* _DIRECTIONS_:
Your job here is to restate every record exactly, pictures excluded.

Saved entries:
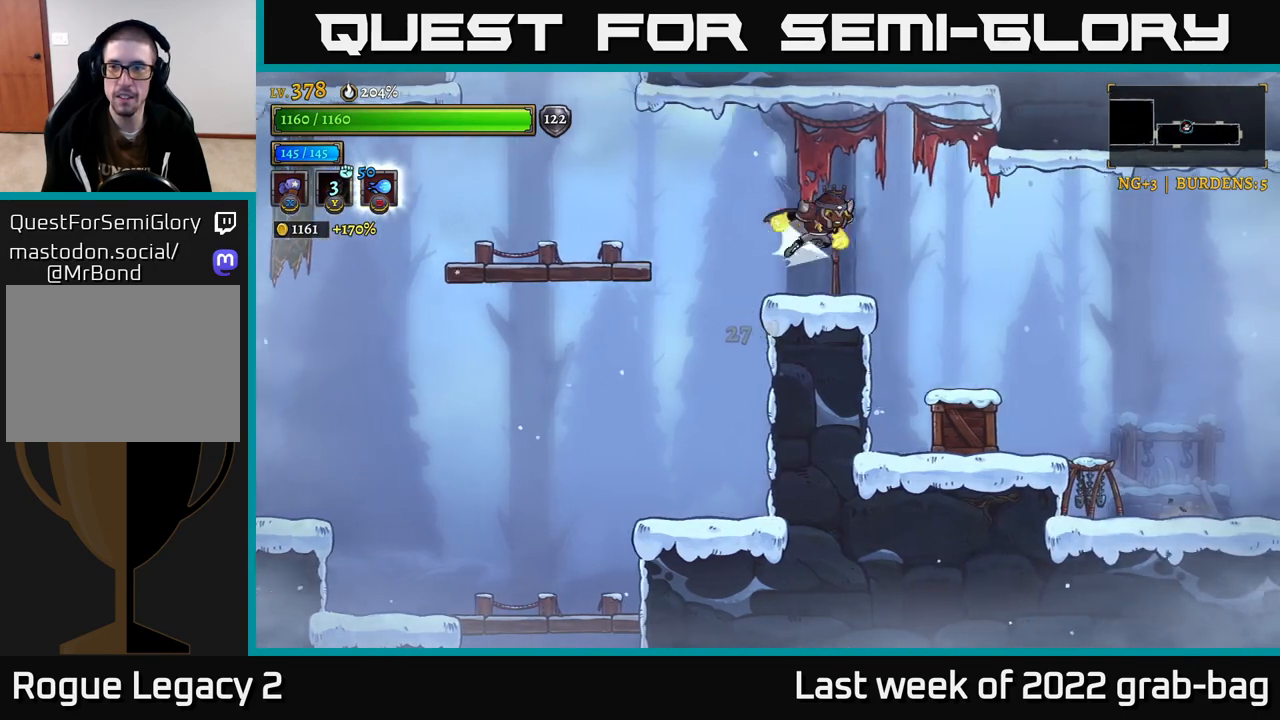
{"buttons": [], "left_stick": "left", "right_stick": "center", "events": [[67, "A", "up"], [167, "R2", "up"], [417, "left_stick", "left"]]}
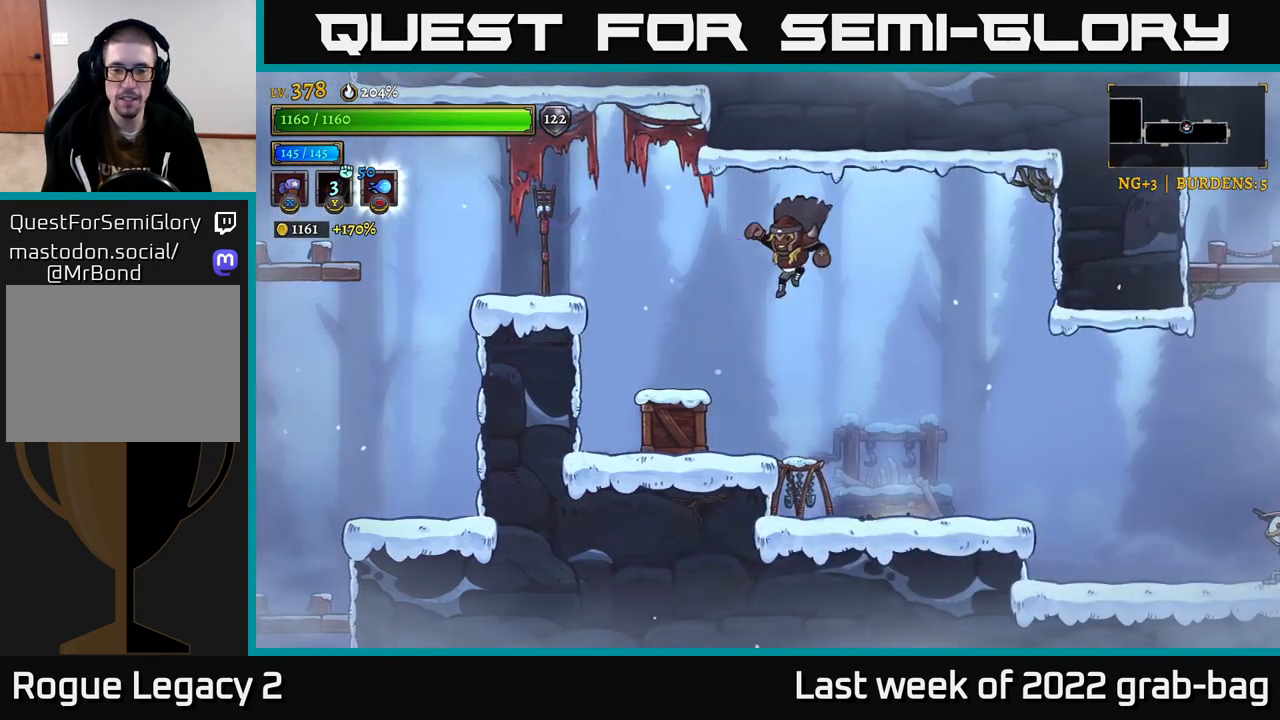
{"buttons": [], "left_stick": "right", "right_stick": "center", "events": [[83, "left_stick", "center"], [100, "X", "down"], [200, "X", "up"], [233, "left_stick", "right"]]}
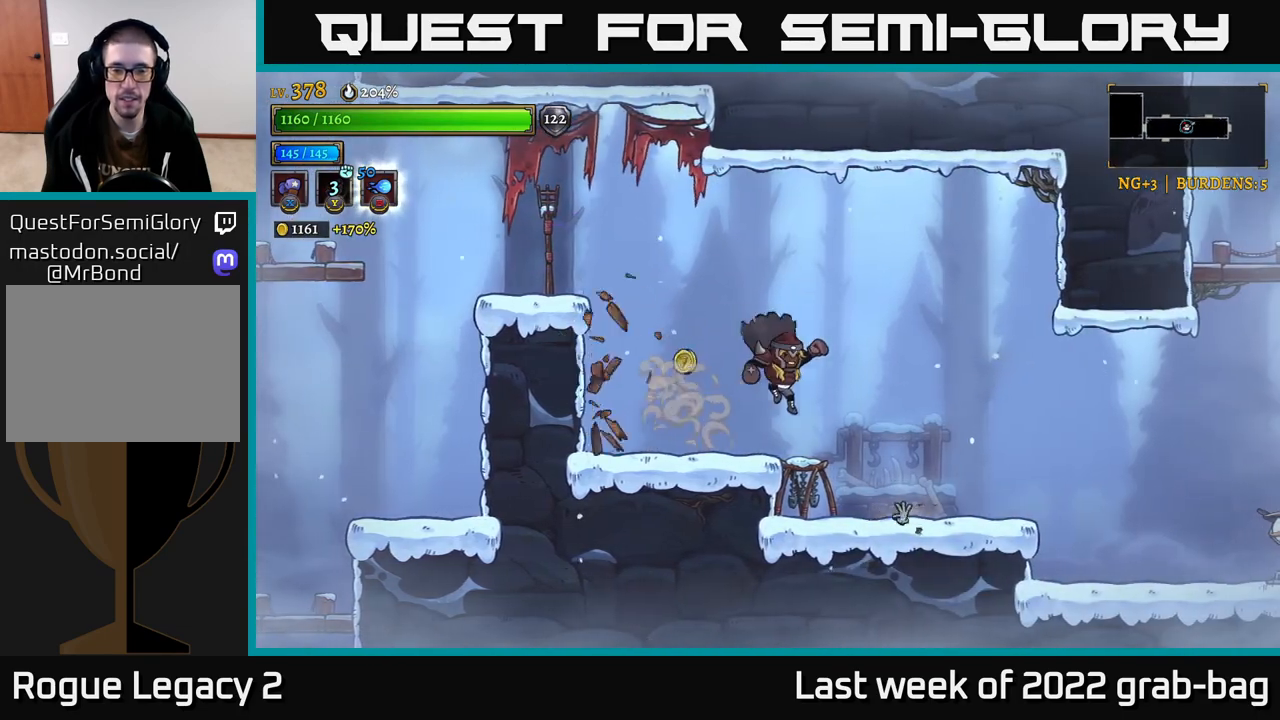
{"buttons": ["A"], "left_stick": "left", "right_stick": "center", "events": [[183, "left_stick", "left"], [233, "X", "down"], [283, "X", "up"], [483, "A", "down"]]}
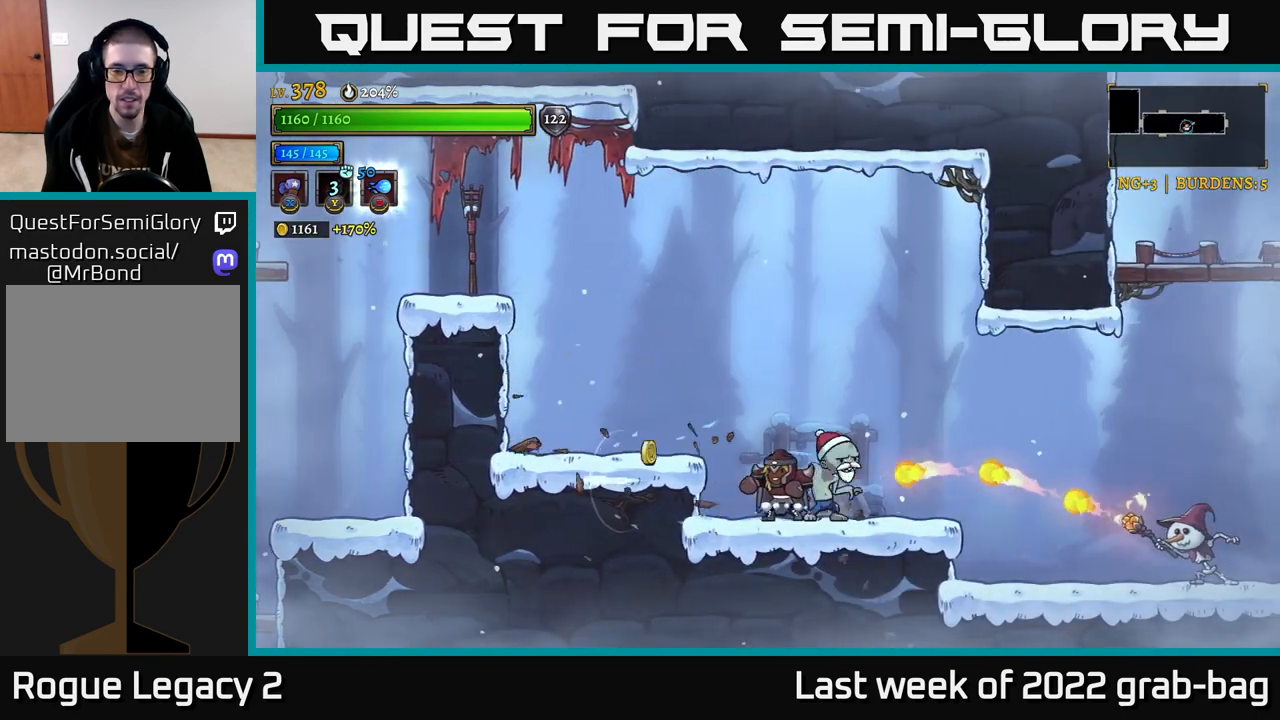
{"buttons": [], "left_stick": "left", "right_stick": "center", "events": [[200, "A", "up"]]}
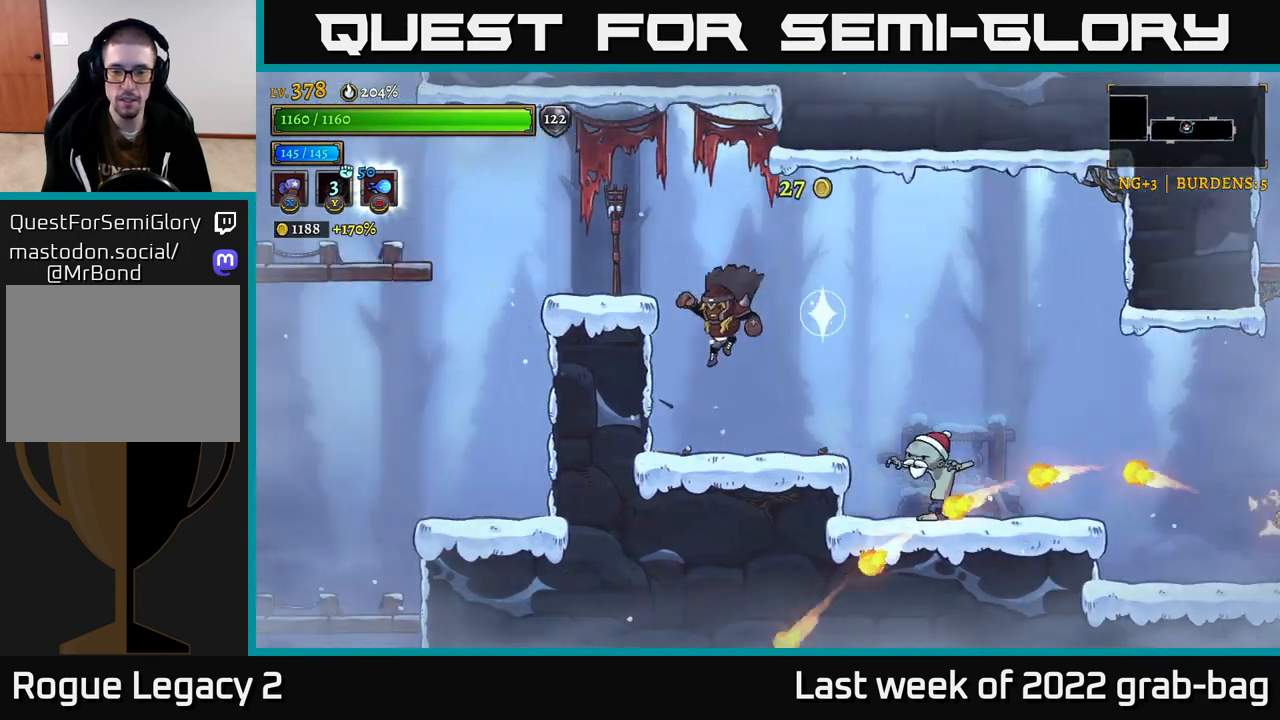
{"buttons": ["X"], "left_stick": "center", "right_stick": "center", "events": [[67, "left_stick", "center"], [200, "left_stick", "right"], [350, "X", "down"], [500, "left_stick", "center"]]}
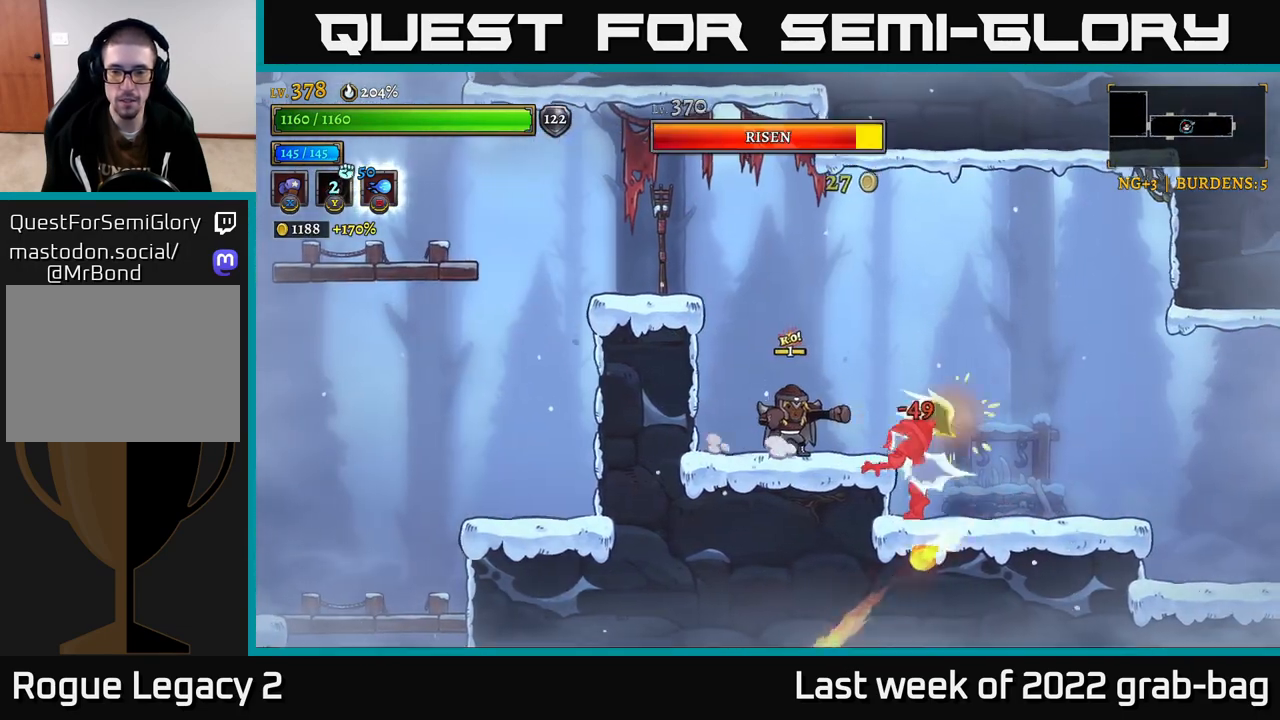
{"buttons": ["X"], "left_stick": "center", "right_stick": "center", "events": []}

* _ANSWER SECTION_:
{"buttons": [], "left_stick": "left", "right_stick": "center", "events": [[67, "A", "up"], [167, "R2", "up"], [417, "left_stick", "left"]]}
{"buttons": [], "left_stick": "right", "right_stick": "center", "events": [[83, "left_stick", "center"], [100, "X", "down"], [200, "X", "up"], [233, "left_stick", "right"]]}
{"buttons": ["A"], "left_stick": "left", "right_stick": "center", "events": [[183, "left_stick", "left"], [233, "X", "down"], [283, "X", "up"], [483, "A", "down"]]}
{"buttons": [], "left_stick": "left", "right_stick": "center", "events": [[200, "A", "up"]]}
{"buttons": ["X"], "left_stick": "center", "right_stick": "center", "events": [[67, "left_stick", "center"], [200, "left_stick", "right"], [350, "X", "down"], [500, "left_stick", "center"]]}
{"buttons": ["X"], "left_stick": "center", "right_stick": "center", "events": []}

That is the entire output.